Acórdão nº 683/11.6GCSTS.P2 de Court of Appeal of Porto (Portugal), 10 de Setembro de 2014

Magistrado ResponsávelNETO DE MOURA
Data da Resolução10 de Setembro de 2014
EmissorCourt of Appeal of Porto (Portugal)

Processo n.º 683/11.6 GCSTS.P2 Recurso penal Relator: Neto de Moura Acordam, em conferência, na 1.ª Secção (Criminal) do Tribunal da Relação do Porto I – Relatório No âmbito do processo comum que, sob o n.º 683/11.6 GCSTS, corre termos pelo 1.º Juízo de Competência Criminal da Comarca de Santo Tirso, B…, melhor identificado nos autos, foi submetido a julgamento, por tribunal singular, acusado pelo Ministério Público da prática, em autoria material, de um crime de ofensa à integridade física simples, previsto e punível pelo artigo 143.º, n.º 1, do Código Penal.

C… deduziu pedido de indemnização civil contra o arguido.

Realizada a audiência, com documentação da prova nela oralmente produzida, foi proferida sentença, datada de 11.03.2013 (fls. 216 e segs.), com o seguinte dispositivo.

“Pelo exposto, julgo procedente a acusação pública e, em consequência:

  1. Condeno o arguido pela prática de um crime de ofensa à integridade física p. e p. pelo art.º 143.º, n.º 1, do Cód.
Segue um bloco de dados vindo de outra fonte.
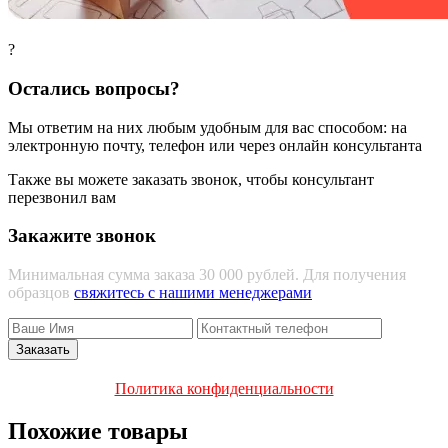
?
Остались вопросы?
Мы ответим на них любым удобным для вас способом: на
электронную почту, телефон или через онлайн консультанта
Также вы можете заказать звонок, чтобы консультант
перезвонил вам
Закажите звонок
Минимальная сумма заказа 30 000 рублей. Для получения
образцов
свяжитесь с нашими менеджерами
Политика конфиденциальности
Похожие товары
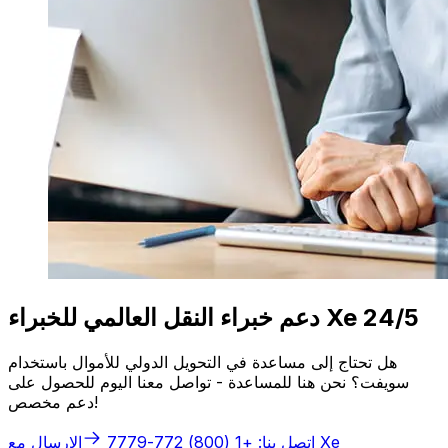
دعم خبراء النقل العالمي للخبراء Xe 24/5
هل تحتاج إلى مساعدة في التحويل الدولي للأموال باستخدام
سويفت؟ نحن هنا للمساعدة - تواصل معنا اليوم للحصول على
دعم مخصص!
الإرسال مع Xe
اتصل بنا: +1 (800) 772-7779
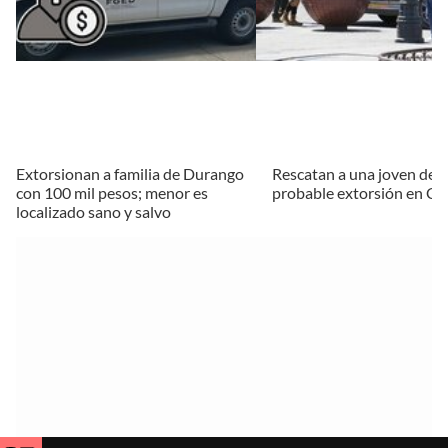
Extorsionan a familia de Durango
Rescatan a una joven de 
con 100 mil pesos; menor es
probable extorsión en Ca
localizado sano y salvo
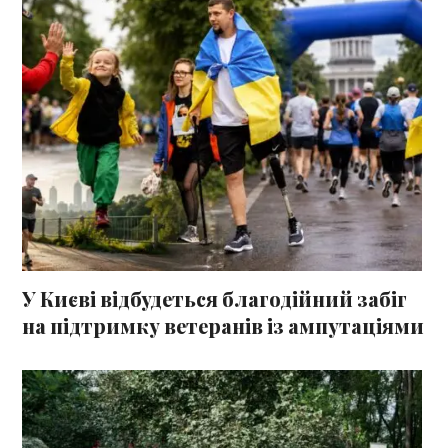
У Києві відбудеться благодійний забіг
на підтримку ветеранів із ампутаціями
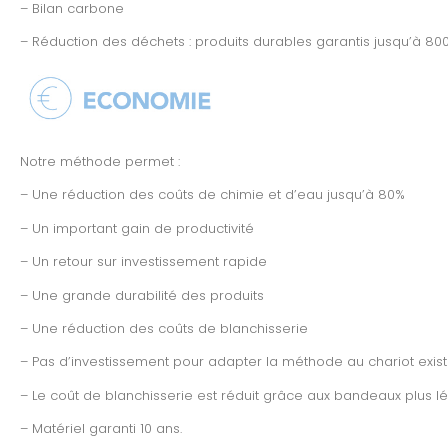
– Bilan carbone
– Réduction des déchets : produits durables garantis jusqu’à 80
Notre méthode permet :
– Une réduction des coûts de chimie et d’eau jusqu’à 80%
– Un important gain de productivité
– Un retour sur investissement rapide
– Une grande durabilité des produits
– Une réduction des coûts de blanchisserie
– Pas d’investissement pour adapter la méthode au chariot exist
– Le coût de blanchisserie est réduit grâce aux bandeaux plus
– Matériel garanti 10 ans.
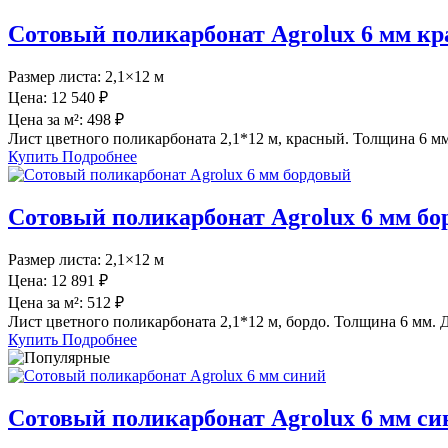
Сотовый поликарбонат Agrolux 6 мм к
Размер листа:
2,1×12 м
Цена:
12 540 ₽
Цена за м²:
498 ₽
Лист цветного поликарбоната 2,1*12 м, красный. Толщина 6 мм
Купить
Подробнее
Сотовый поликарбонат Agrolux 6 мм б
Размер листа:
2,1×12 м
Цена:
12 891 ₽
Цена за м²:
512 ₽
Лист цветного поликарбоната 2,1*12 м, бордо. Толщина 6 мм. Д
Купить
Подробнее
Сотовый поликарбонат Agrolux 6 мм си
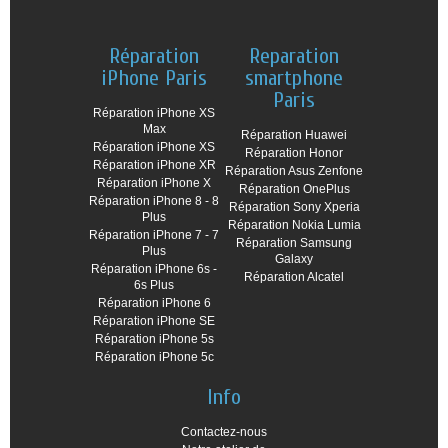
Réparation
Reparation
iPhone Paris
smartphone
Paris
Réparation iPhone XS
Max
Réparation Huawei
Réparation iPhone XS
Réparation Honor
Réparation iPhone XR
Réparation Asus Zenfone
Réparation iPhone X
Réparation OnePlus
Réparation iPhone 8 - 8
Réparation Sony Xperia
Plus
Réparation Nokia Lumia
Réparation iPhone 7 - 7
Réparation Samsung
Plus
Galaxy
Réparation iPhone 6s -
Réparation Alcatel
6s Plus
Réparation iPhone 6
Réparation iPhone SE
Réparation iPhone 5s
Réparation iPhone 5c
Info
Contactez-nous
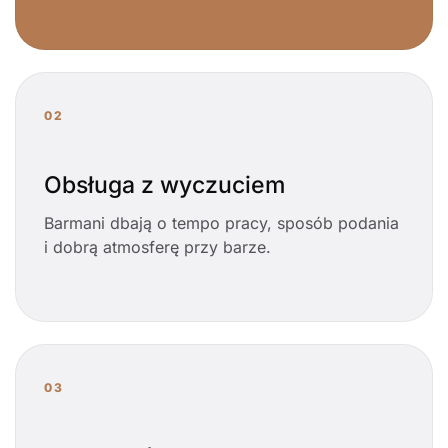
02
Obsługa z wyczuciem
Barmani dbają o tempo pracy, sposób podania
i dobrą atmosferę przy barze.
03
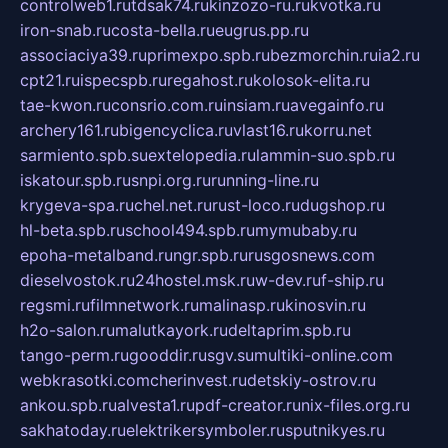
controlweb1.ru
tdsak74.ru
kinzozo-ru.ru
kvotka.ru
iron-snab.ru
costa-bella.ru
eugrus.pp.ru
associaciya39.ru
primexpo.spb.ru
bezmorchin.ru
ia2.ru
cpt21.ru
ispecspb.ru
regahost.ru
kolosok-elita.ru
tae-kwon.ru
consrio.com.ru
insiam.ru
avegainfo.ru
archery161.ru
bigencyclica.ru
vlast16.ru
korru.net
sarmiento.spb.su
extelopedia.ru
lammin-suo.spb.ru
iskatour.spb.ru
snpi.org.ru
running-line.ru
krygeva-spa.ru
chel.net.ru
rust-loco.ru
dugshop.ru
hl-beta.spb.ru
school494.spb.ru
mymubaby.ru
epoha-metalband.ru
ngr.spb.ru
rusgosnews.com
dieselvostok.ru
24hostel.msk.ru
w-dev.ru
f-ship.ru
regsmi.ru
filmnetwork.ru
malinasp.ru
kinosvin.ru
h2o-salon.ru
malutkayork.ru
deltaprim.spb.ru
tango-perm.ru
gooddir.ru
sgv.su
multiki-online.com
webkrasotki.com
cherinvest.ru
detskiy-ostrov.ru
ankou.spb.ru
alvesta1.ru
pdf-creator.ru
nix-files.org.ru
sakhatoday.ru
elektrikersymboler.ru
sputnikyes.ru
Penal, na pena de 50 dias de multa à taxa diária de € 5, o que perfaz um total de € 250; b) Julgo parcialmente procedente o pedido de indemnização civil formulado pelo ofendido e, em consequência, condeno o arguido no pagamento do montante de € 350, acrescido de juros à taxa legal a contar da sua notificação deste pedido cível, absolvendo-o quanto ao demais peticionado”.

    Dessa sentença interpôs o arguido recurso para esta Relação que, por acórdão de 30.10.2013 (fls. 283 e segs.) julgou-o procedente, anulando a decisão condenatória e determinando a elaboração de nova sentença sem o vício que se lhe apontava (insuficiência de fundamentação, por falta de exame crítico da prova).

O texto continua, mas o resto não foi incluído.